If you are a well-paid female executive in California, you should be aware that the court may require you to pay your husband spousal support when you divorce if his earnings are substantially lower than yours. While “reverse alimony” remains a reasonably uncommon event, it is catching on across the country. As wife.org reports, it even has a new nickname: manimony.
Today approximately 20 percent of divorcing husbands nationwide get post-divorce manimony from their ex-wives. In the past five years, women have become the major or only breadwinner in approximately 40 percent of American households. It may surprise you to learn that over 2 million dads stay home to take care of the kids while their wives work to support the family.
Manimony factors
Courts use the same factors to determine the amount of either manimony or traditional alimony, called spousal support today.
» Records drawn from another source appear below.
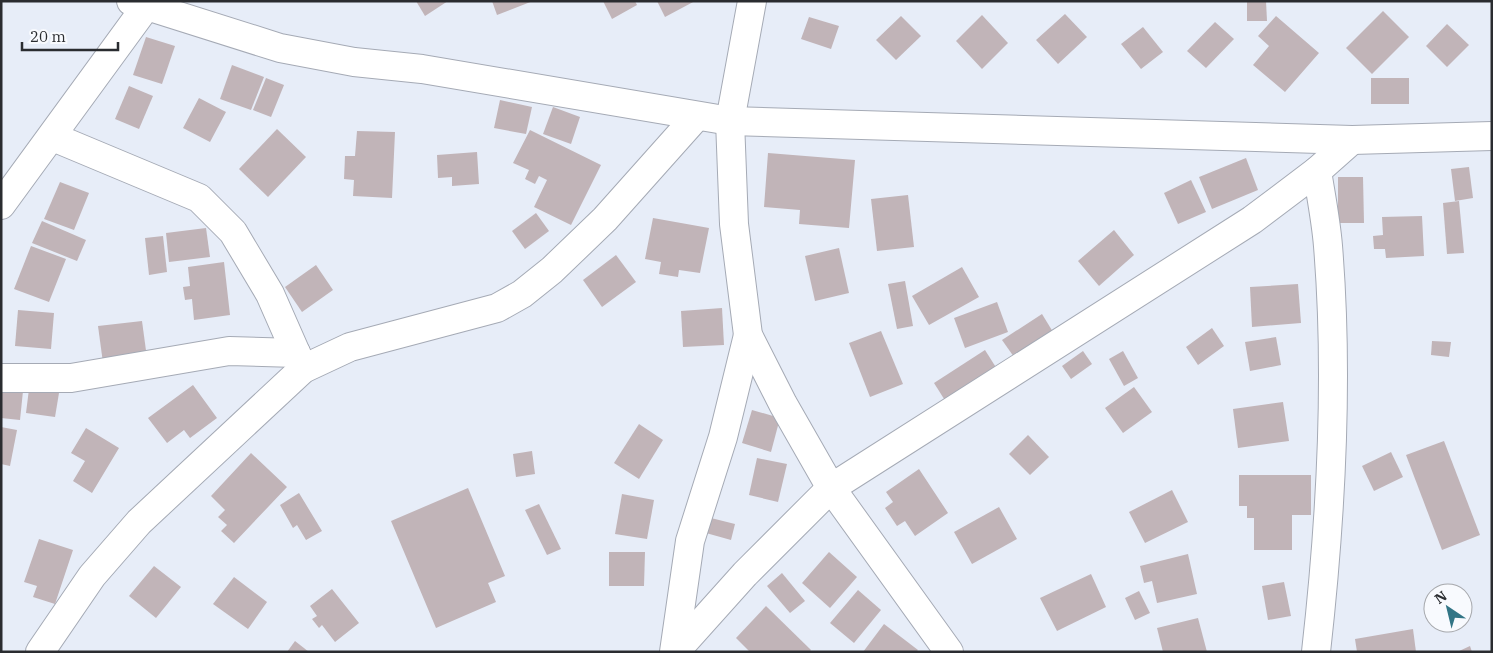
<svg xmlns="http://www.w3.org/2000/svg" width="1493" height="653" viewBox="0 0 1493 653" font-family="'IBM Plex Serif',serif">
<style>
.building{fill:#c1b4b8}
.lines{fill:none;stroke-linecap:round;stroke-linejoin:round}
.minor-casing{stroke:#a5aab5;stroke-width:30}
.minor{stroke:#fff;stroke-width:28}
</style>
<rect width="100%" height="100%" fill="#e7edf8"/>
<g class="building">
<path d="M416,1h32l-23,15z"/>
<path d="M492,1h41l-36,14z"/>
<path d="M603,1h32l2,4 -25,14z"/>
<path d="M657,1h38l-30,16z"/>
<path d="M1247,1h19l1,20h-20z"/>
<path d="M1383,11l26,26 -37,37 -26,-26z"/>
<path d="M1065,14l22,23 -29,27 -22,-24z"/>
<path d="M982,15l26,28 -26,26 -26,-28z"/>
<path d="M901,16l20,20 -25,24 -20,-20z"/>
<path d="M1276,16l43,37 -34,39 -32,-27 16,-19 -11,-10z"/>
<path d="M809,17l30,9 -8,23 -30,-10z"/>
<path d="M1215,22l19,17 -28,29 -19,-17z"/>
<path d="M1447,24l22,21 -22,22 -21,-21z"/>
<path d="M1143,27l20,25 -22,17 -20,-25z"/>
<path d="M146,37l29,9 -13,38 -29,-9z"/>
<path d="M232,65l32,12 -13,33 -31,-11z"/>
<path d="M266,78l18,7 -13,32 -18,-7z"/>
<rect x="1371" y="78" width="38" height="26"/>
<path d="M129,86l24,10 -14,33 -24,-10z"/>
<path d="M199,98l27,14 -16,30 -27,-14z"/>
<path d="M500,100l32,7 -6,27 -32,-6z"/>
<path d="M553,107l27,10 -9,27 -28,-10z"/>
<path d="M277,129l29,28 -38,40 -29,-28z"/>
<path d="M530,130l71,35 -30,60 -37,-18 13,-27 -8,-4 -4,8 -10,-5 4,-9 -16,-7z"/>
<path d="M357,131l38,1 -3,66 -39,-2 1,-16 -10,-1 1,-23h10z"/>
<path d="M477,152l2,32 -27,2v-9l-14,1 -1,-23z"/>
<path d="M768,153l87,7 -6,68 -50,-4 1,-14 -36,-3z"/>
<path d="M1246,158l12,32 -46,19 -13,-32z"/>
<path d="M1469,167l4,31 -18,3 -4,-32z"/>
<path d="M1338,177h25l1,46h-26z"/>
<path d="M1191,180l15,32 -28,12 -14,-31z"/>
<path d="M60,182l29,11 -15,37 -30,-11z"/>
<path d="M908,195l6,52 -37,4 -6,-52z"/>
<path d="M1459,201l5,52 -17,1 -4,-51z"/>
<path d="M536,213l13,18 -24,18 -13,-18z"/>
<path d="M1422,216l2,40 -38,2 -1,-9h-11l-1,-13 10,-1 -1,-18z"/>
<path d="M653,218l56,10 -9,45 -21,-3 -1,7 -19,-3 2,-12 -16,-3z"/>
<path d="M42,221l44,19 -9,21 -45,-18z"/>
<path d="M206,228l4,29 -41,5 -3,-29z"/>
<path d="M1114,230l20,25 -35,31 -21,-25z"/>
<path d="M163,236l4,36 -18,3 -4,-37z"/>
<path d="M31,246l35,13 -17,43 -35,-13z"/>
<path d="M839,248l10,45 -34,8 -10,-45z"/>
<path d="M616,255l20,27 -34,25 -19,-27z"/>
<path d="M224,262l6,53 -36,5 -2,-21 -7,1 -2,-13 7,-1 -2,-19z"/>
<path d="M316,265l17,25 -31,22 -17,-25z"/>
<path d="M962,267l17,30 -50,28 -17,-29z"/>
<path d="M905,281l8,45 -16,3 -9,-45z"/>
<path d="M1298,284l3,39 -49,4 -2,-40z"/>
<path d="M997,302l11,30 -43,16 -11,-30z"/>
<path d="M722,308l2,37 -41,2 -2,-36z"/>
<path d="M18,310l36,3 -3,36 -36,-3z"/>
<path d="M1042,314l11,18 -39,25 -12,-17z"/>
<path d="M142,321l5,37 -44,5 -5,-37z"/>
<path d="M1212,328l12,18 -26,19 -12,-18z"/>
<path d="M881,331l22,53 -33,13 -21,-54z"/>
<path d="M1276,337l5,28 -31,6 -5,-29z"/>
<path d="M1432,341l19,1 -2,15 -18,-2z"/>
<path d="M985,350l12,19 -51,33 -12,-19z"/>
<path d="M1083,351l9,13 -21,15 -9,-13z"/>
<path d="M1123,351l15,27 -14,8 -15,-27z"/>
<path d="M193,385l24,33 -27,20 -6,-8 -17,13 -19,-25z"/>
<path d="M1134,387l18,25 -29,21 -18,-25z"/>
<path d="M1,389l22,2 -3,29 -19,-2z"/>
<path d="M29,389l30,4 -4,24 -29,-4z"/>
<path d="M1283,402l6,39 -51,7 -5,-39z"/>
<path d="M752,410l28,8 -9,34 -29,-9z"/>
<path d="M639,424l24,16 -24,39 -25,-16z"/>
<path d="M1,427l16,3 -7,36 -9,-2z"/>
<path d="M86,428l33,20 -27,45 -19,-12 12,-20 -14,-8z"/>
<path d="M1028,435l21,22 -19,18 -21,-21z"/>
<path d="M1444,441l36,94 -38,15 -36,-95z"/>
<path d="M532,451l3,23 -19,3 -3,-23z"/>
<path d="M1391,452l12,25 -29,14 -12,-25z"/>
<path d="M251,453l36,34 -53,56 -13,-12 6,-6 -9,-8 7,-7 -14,-14z"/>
<path d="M757,458l30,6 -9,38 -29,-7z"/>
<path d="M919,469l29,44 -33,23 -10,-15 -8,5 -12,-18 8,-6 -7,-10z"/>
<path d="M1239,475h72v40h-19v35h-38v-32h-7v-12h-8z"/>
<path d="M468,488l37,88 -17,7 8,19 -60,26 -45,-107z"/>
<path d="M1172,490l16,32 -43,21 -16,-31z"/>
<path d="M299,493l23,38 -16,9 -9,-15 -4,3 -13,-23z"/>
<path d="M622,494l32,6 -7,39 -32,-5z"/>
<path d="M539,504l22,45 -14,6 -22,-45z"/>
<path d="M999,507l18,32 -45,25 -18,-32z"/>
<path d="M711,518l24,6 -4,16 -25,-7z"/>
<path d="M39,539l34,11 -18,54 -22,-7 4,-11 -13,-4z"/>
<path d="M609,552h36l-1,34h-35z"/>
<path d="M829,552l28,25 -27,31 -28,-25z"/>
<path d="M1188,554l9,40 -40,9 -5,-22 -8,2 -4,-17z"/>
<path d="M154,566l27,21 -25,31 -27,-22z"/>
<path d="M782,573l23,28 -15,12 -23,-27z"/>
<path d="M1091,574l15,33 -49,24 -17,-33z"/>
<path d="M234,577l33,25 -19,27 -35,-25z"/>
<path d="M1284,582l7,34 -23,4 -6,-34z"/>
<path d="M332,589l27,34 -24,19 -13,-17 -3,3 -7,-9 5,-3 -7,-10z"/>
<path d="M858,590l23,20 -27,33 -24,-20z"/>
<path d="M1139,591l11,22 -15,7 -10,-22z"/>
<path d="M766,606l45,44 -2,2h-59l-14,-14z"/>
<path d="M1198,618l9,34h-44l-6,-24z"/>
<path d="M884,624l34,26 -2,2h-53z"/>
<path d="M1413,629l3,23h-59l-2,-13z"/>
<path d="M295,641l14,11h-22z"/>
<path d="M1470,646l2,6h-15z"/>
</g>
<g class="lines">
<g class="minor-casing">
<g id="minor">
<path d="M131,1l149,47 74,14 68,7 308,52 622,19 140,-4"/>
<path d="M752,1l-22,120 4,103 14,111 35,69 48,84 118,164"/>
<path d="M53,137l146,61 34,34 37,62 33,75"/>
<path d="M1,205l149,-204"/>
<path d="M1,378h70l158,-27 67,2"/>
<path d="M40,652l52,-76 47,-54 164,-153 47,-22 147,-39 25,-14 30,-24 53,-51 91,-102"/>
<path d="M674,652l16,-111 33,-104 25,-102"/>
<path d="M675,652l70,-78 86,-86 421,-268 65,-49 35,-31"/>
<path d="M1316,652c15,-133 23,-272 12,-406 -2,-25 -7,-50 -11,-75"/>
</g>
</g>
<use href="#minor" class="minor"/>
</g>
<rect width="1493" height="653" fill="none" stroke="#2a2c30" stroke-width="5"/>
<g transform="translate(1448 608) rotate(325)"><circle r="24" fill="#f8fafe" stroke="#a6a8ac"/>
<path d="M0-4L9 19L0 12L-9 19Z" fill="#327586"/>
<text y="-8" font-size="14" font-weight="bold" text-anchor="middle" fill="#2a2c30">N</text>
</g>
<path d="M22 42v8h96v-8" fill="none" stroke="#2a2c30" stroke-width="2.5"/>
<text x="30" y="42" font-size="15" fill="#2a2c30" stroke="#f8fafe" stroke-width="4" paint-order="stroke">20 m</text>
</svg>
These factors include the following:
- How much you earn as compared to how much your husband earns
- How much more likely you can obtain and maintain high-income jobs than your husband
- How much additional education or training your husband needs, if any, in order to increase his earning potential
- How long you and your husband have been married
- Noneconomic contributions your husband made to the marriage
Manimony payment length
Should the judge award your husband manimony, take comfort in the thought that you will not have to pay this amount forever. Spousal support awards generally last for no longer than 10 years at the most. In addition, most such awards stop if and when the receiving ex-spouse remarries. Furthermore, if the judge bases the award on your husband’s need for additional education or training, your payments likely will end once he receives it.
This is educational information and not intended to provide legal advice.